▶ _Written task_
Without including any pictures, copy every line below exactly.

▶ _Data to process_
⁂
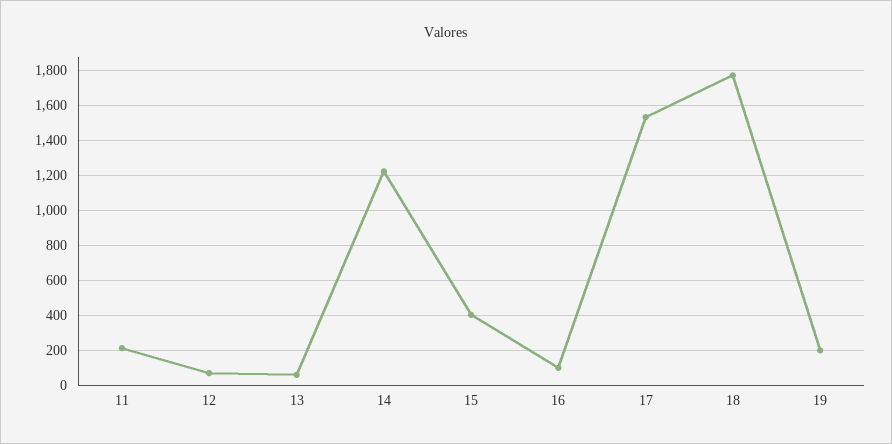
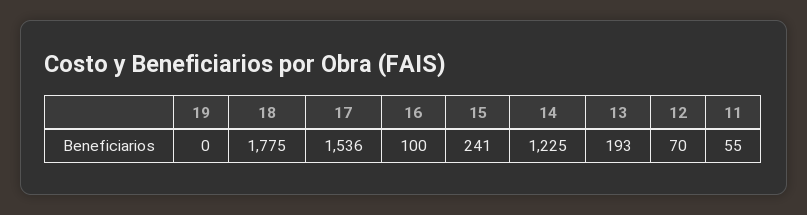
  {
-   "11": 200,
+   "11": 55,
    "12": 70,
-   "13": 50,
+   "13": 193,
    "14": 1225,
-   "15": 400,
+   "15": 241,
    "16": 100,
    "17": 1536,
    "18": 1775,
-   "19": 200
+   "19": 0
  }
⁂
▶ _Task response_
  {
-   "11": 200,
+   "11": 55,
    "12": 70,
-   "13": 50,
+   "13": 193,
    "14": 1225,
-   "15": 400,
+   "15": 241,
    "16": 100,
    "17": 1536,
    "18": 1775,
-   "19": 200
+   "19": 0
  }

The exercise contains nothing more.